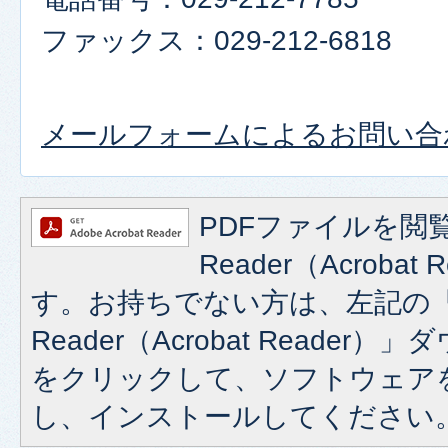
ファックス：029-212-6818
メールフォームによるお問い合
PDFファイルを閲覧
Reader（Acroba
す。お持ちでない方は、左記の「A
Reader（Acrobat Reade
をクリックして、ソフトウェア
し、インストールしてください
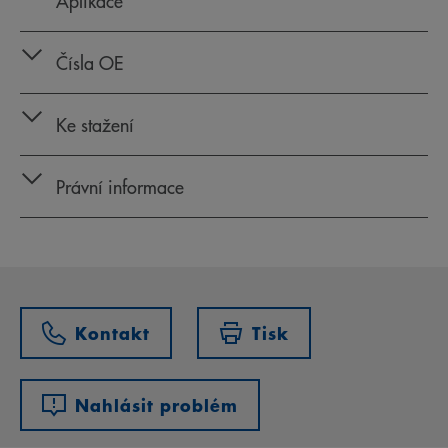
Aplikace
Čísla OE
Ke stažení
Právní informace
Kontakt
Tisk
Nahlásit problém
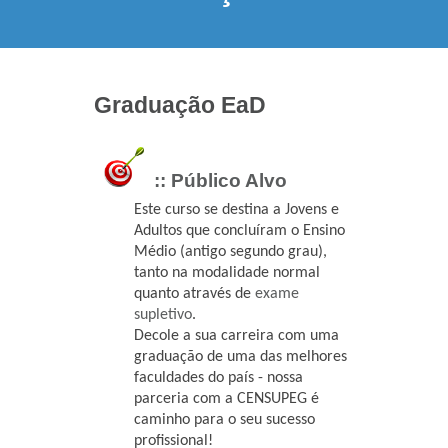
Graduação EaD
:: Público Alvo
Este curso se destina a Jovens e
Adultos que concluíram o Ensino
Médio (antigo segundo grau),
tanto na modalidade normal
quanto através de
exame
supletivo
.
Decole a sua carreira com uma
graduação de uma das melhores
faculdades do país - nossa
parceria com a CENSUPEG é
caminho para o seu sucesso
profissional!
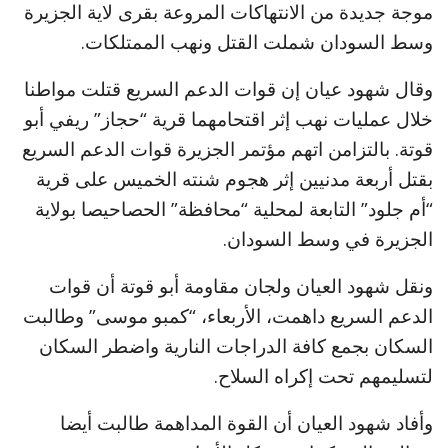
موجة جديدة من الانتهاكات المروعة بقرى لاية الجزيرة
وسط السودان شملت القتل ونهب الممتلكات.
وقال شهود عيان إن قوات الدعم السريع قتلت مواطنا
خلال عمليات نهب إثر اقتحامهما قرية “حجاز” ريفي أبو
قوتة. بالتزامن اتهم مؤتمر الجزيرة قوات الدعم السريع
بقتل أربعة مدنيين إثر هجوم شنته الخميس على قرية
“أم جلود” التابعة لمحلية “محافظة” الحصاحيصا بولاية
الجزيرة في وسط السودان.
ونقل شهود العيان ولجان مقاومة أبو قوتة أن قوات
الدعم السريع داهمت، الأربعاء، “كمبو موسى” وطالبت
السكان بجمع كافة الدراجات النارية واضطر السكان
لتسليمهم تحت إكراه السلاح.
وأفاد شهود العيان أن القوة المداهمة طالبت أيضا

┄┄┄┄┄┄┄┄┄┄┄┄┄┄┄┄┄┄┄┄

» Problem to solve
An exact transcription of all the entries is required, without the pictures.

» Finished exercise
ファックス：029-212-6818
メールフォームによるお問い合
PDFファイルを閲覧
Reader（Acroba
す。お持ちでない方は、左記の「A
Reader（Acrobat Reade
をクリックして、ソフトウェア
し、インストールしてください
Aplikace
Čísla OE
Ke stažení
Právní informace
Kontakt
Tisk
Nahlásit problém
Graduação EaD
:: Público Alvo
Este curso se destina a Jovens e
Adultos que concluíram o Ensino
Médio (antigo segundo grau),
tanto na modalidade normal
quanto através de
exame
supletivo
.
Decole a sua carreira com uma
graduação de uma das melhores
faculdades do país - nossa
parceria com a CENSUPEG é
caminho para o seu sucesso
profissional!
موجة جديدة من الانتهاكات المروعة بقرى لاية الجزيرة
وسط السودان شملت القتل ونهب الممتلكات.
وقال شهود عيان إن قوات الدعم السريع قتلت مواطنا
خلال عمليات نهب إثر اقتحامهما قرية “حجاز” ريفي أبو
قوتة. بالتزامن اتهم مؤتمر الجزيرة قوات الدعم السريع
بقتل أربعة مدنيين إثر هجوم شنته الخميس على قرية
“أم جلود” التابعة لمحلية “محافظة” الحصاحيصا بولاية
الجزيرة في وسط السودان.
ونقل شهود العيان ولجان مقاومة أبو قوتة أن قوات
الدعم السريع داهمت، الأربعاء، “كمبو موسى” وطالبت
السكان بجمع كافة الدراجات النارية واضطر السكان
لتسليمهم تحت إكراه السلاح.
وأفاد شهود العيان أن القوة المداهمة طالبت أيضا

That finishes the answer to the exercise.